Wisconsin Gov.-elect Scott Walker campaigned against a Madison-to-Milwaukee rail line, which would have received $810 million. Walker, who created a website opposed to the project, has called it a waste of taxpayer money. He wrote to President Barack Obama asking for permission to spend the money on roads and bridges.
Outgoing Wisconsin Gov. Jim Doyle, a Democrat, called the loss of the rail project "a tragic moment" for his state.
Rep. Gwen Moore, D-Wis., accused Walker of killing jobs in his home state "a month before he's even been sworn into to office."
Without rail between Milwaukee and Madison, it will be difficult for Midwestern leaders to fulfill their vision of having 110-mph trains linking Chicago, Milwaukee, Madison and Minneapolis-St. Paul. The route was a key segment of the Midwest Regional Rail Initiative, an effort by officials in nine states to create a network of fast, frequent trains.
Political leaders in states likely to benefit from the cancellation of the Wisconsin and Ohio projects have been lobbying for a share of the $1.2 billion since Election Day.
Democratic Sen. Dianne Feinstein of California said, "No other state is as ready, as able, or as determined to develop a high-speed rail system in the near future."
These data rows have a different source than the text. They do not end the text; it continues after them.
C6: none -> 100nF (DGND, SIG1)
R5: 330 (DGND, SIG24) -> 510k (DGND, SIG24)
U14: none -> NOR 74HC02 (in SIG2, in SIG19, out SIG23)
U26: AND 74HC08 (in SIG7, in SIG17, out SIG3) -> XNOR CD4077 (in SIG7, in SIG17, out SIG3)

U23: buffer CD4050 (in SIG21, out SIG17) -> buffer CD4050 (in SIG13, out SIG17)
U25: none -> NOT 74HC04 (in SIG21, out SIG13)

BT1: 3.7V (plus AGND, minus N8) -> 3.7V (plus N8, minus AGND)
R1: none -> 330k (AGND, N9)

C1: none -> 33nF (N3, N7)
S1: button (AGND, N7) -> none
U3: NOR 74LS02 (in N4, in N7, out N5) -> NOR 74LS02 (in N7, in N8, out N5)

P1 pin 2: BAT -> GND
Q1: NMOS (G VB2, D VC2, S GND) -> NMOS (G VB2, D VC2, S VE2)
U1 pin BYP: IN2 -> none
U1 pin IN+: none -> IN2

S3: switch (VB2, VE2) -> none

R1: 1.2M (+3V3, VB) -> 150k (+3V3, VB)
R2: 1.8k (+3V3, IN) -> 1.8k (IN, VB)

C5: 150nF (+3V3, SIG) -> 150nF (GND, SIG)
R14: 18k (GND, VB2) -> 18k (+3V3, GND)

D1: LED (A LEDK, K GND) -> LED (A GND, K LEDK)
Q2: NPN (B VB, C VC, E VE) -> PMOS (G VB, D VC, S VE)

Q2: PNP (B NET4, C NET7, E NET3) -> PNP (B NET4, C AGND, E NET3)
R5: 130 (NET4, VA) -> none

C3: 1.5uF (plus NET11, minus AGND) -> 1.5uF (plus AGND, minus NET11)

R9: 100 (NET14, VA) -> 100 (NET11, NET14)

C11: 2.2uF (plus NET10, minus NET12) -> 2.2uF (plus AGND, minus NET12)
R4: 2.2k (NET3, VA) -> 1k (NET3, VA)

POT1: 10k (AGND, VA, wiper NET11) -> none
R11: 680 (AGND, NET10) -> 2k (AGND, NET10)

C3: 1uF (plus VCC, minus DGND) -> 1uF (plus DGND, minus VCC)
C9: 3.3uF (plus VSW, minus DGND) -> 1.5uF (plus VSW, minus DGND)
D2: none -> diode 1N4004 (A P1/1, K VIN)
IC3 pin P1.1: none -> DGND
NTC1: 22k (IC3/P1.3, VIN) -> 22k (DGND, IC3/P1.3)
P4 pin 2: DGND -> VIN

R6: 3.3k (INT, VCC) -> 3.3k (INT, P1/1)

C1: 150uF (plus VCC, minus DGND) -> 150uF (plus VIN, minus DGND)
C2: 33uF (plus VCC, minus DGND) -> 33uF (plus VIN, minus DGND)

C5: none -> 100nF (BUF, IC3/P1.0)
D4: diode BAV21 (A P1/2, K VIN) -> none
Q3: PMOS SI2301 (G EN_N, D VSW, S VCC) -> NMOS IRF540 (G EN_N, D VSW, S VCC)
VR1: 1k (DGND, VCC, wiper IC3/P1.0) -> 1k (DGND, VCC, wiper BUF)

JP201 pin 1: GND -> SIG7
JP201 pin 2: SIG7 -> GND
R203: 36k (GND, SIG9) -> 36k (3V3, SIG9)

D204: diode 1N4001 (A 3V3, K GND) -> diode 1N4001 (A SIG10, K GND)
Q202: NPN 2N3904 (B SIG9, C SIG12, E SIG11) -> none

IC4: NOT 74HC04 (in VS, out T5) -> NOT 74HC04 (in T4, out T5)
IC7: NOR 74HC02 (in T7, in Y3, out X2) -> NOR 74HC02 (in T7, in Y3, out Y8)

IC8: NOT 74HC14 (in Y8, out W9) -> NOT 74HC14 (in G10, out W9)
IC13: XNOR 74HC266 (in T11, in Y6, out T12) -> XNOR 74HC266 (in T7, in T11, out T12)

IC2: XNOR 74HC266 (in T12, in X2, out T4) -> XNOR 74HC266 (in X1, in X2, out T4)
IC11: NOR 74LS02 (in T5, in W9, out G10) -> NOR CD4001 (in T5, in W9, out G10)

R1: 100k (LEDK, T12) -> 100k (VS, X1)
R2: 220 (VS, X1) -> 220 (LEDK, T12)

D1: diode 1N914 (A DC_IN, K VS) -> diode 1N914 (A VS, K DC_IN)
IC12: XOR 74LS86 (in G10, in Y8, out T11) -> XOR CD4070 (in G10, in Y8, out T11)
California is working toward the construction of a high-speed rail system that would eventually extend some 800 miles, linking Sacramento and San Francisco to San Diego. The trains would travel at a speed of up to 220 miles an hour. In lobbying for federal funding, lawmakers from the state note that voters have already approved more than $9 billion in bonds to help finance the project. Construction is expected to begin in late 2012.